Por Mário Márcio de Almeida Sousa, Juiz de Direito no Estado do Maranhão.
O dia 08 de dezembro é extremamente significativo para grande parte do povo brasileiro. Primeiro, porque é o dia de Nossa Senhora da Conceição. Segundo, porque nele também se rendem homenagens ao Poder Judiciário, à Justiça. Em 2006, porém, a data ganhou em importância: passou a ser, também, o Dia Nacional da Conciliação.
Em todo o país foram realizadas, salvo engano, mais de cinqüenta mil audiências, tanto na Justiça Comum e nos Juizados Especiais quanto nas Justiças Federal e do Trabalho. A iniciativa é louvável e tem grande significado, sobretudo porque pretende difundir a idéia de que um bom acordo é sempre melhor que uma grande briga. E isso é inegável, não apenas por conta da tão propagada lentidão do Judiciário. Mas principalmente devido aos dissabores que um processo – lento ou célere – traz, seja para o requerente, seja para o requerido (exceto nas ações criminais, costumo empregar essas expressões para me reportar às partes, principalmente porque, para muita gente, ser chamado de réu já representa uma penalidade, uma derrota).
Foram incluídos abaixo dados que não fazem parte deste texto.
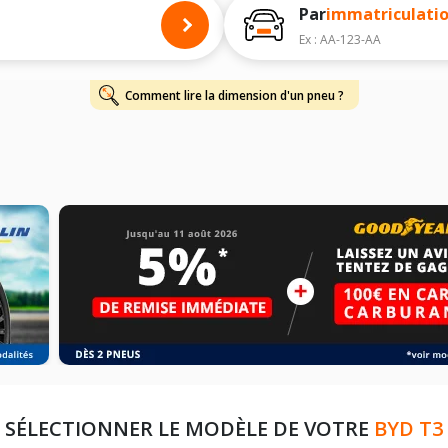
Par
immatriculati
Ex : AA-123-AA
Comment lire la dimension d'un pneu ?
SÉLECTIONNER LE MODÈLE DE VOTRE
BYD T3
A gigantesca empreitada foi um sucesso. Magistrados, membros do Ministério Público, advogados, conciliadores e servidores viram recompensados seus esforços. Também assim as partes. Sim, as partes. Muitas delas fizeram enormes sacrifícios para participar dessa maratona cívica. E assim foi porque, em um país com milhões de miseráveis e de dimensões continentais como o Brasil, as dificuldades de acesso à justiça passam, não raro, mais pela falta de condições de deslocamento até o prédio do Fórum do que pela inexistência dele.
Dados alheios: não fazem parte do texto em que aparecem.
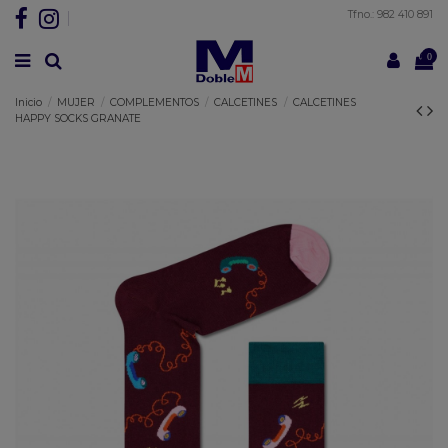
Tfno.: 982 410 891
0
Inicio
MUJER
COMPLEMENTOS
CALCETINES
CALCETINES
HAPPY SOCKS GRANATE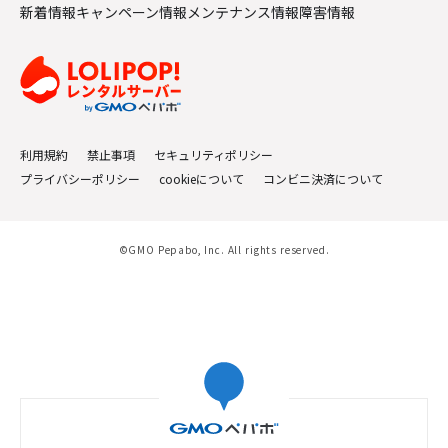
新着情報
キャンペーン情報
メンテナンス情報
障害情報
利用規約
禁止事項
セキュリティポリシー
プライバシーポリシー
cookieについて
コンビニ決済について
©GMO Pepabo, Inc. All rights reserved.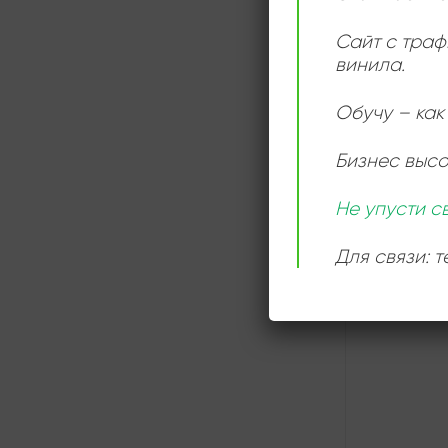
Сайт с траф
винила.
Обучу – как 
СЛУШАТ
ОНЛАЙН
Бизнес выс
Не упусти с
Для связи:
Quem tem – um mínimo que seja – de bom-senso e civilidade não diverge da máxima segundo a qual é melhor fazer um acordo que brigar. Contudo, não se pode perder de vista que a conciliação não é tarefa fácil, seja para as partes envolvidas, seja para quem vai conduzi-la, como é o caso de juízes e conciliadores. Aquelas porque trazem para as audiências prejuízos financeiros e morais, frustrações, mágoas, raivas mesmo. Estes, porque, no mais das vezes, não foram treinados e, também por isso, não sabem como levar a audiência a bom termo. Mediar conflitos exige técnica, treinamento – e boa vontade, é claro. Tanto assim que, Brasil afora, estudiosos têm elaborado profundos trabalhos sobre o tema. Teses e mais teses são escritas, métodos e mais métodos são criados. Faz-se necessário, então, que as cúpulas do Poder Judiciário invistam em recursos humanos e técnicos para aumentar os índices de acordo. E que todos os envolvidos no processo se disponham a aprender, principalmente os magistrados (na maioria das comarcas não há conciliadores e aos juízes cabe a missão de conciliar). Não apenas por uma questão estatística, mas também porque, se há acordo, pode-se imaginar que houve a pacificação do conflito – objetivo maior da Justiça.
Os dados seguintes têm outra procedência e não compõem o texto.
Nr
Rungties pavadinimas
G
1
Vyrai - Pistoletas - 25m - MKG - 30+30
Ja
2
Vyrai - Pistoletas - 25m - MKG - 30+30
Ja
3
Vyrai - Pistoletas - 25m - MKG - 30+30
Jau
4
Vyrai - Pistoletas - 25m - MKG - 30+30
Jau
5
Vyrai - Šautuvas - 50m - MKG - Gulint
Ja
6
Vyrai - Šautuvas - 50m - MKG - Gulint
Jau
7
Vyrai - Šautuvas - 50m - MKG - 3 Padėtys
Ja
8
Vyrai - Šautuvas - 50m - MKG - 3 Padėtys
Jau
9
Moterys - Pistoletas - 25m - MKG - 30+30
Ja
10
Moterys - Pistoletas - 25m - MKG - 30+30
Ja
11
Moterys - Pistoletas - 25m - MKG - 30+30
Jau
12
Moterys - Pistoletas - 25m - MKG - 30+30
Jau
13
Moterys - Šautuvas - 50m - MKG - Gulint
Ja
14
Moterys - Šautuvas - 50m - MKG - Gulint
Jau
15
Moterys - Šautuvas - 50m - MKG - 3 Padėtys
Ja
Em que pese isso, permito-me fazer algumas considerações, mesmo correndo o risco de ser incompreendido.
Nem sempre a composição judicial entre os litigantes significa que seus ímpetos foram serenados, que o conflito social chegou ao fim. É comum ouvir-se: “É, doutor, vou fazer o acordo para acabar logo com esse negócio”. Ora, é lógico que alguém assim não está conciliado, pacificado. Estatisticamente pode ser um sucesso, pois mais uma ação se encerra com acordo. Entretanto, do ponto de vista social é um desastre, pois muito provavelmente os ditos conciliados voltarão ao embate, talvez até de forma mais acirrada.
Por isso, ouso dizer que é preciso cautela para que projetos como o Movimento Nacional pela Conciliação não soçobrem em sua verdadeira finalidade. Refiro-me, especificamente, ao elevado número de audiências de conciliação que nós juízes, consciente ou inconscientemente, somos levados a marcar num único dia. E o faço baseado na convicção, ou melhor, na experiência de que o simples fato de deixar as partes falarem é muitas vezes a melhor forma de conseguir um acordo. Botar pra fora, como se diz por aí, pode se revelar mais importante que o bem da vida disputado. Mas como fazer isso com quarenta, cinqüenta audiências para serem conduzidas por um só juiz, num só dia? Como conciliar pessoas que já chegaram ao Fórum aborrecidas e lá ficaram mais ainda, esperando horas e horas, normalmente num calor infernal e sem dinheiro nem para um lanchinho sequer?
Nem de longe quero criticar quem assim age. Cada um sabe de sua capacidade. Já fiz muito isso. Decidi mudar. Penso que essa não é a solução para os problemas do Poder Judiciário. A estatística é importante, sem dúvida. Mas eu estudei e estudo para dar prevalência às pessoas, não aos números.
Conciliar é bom. Conciliar bem é melhor ainda.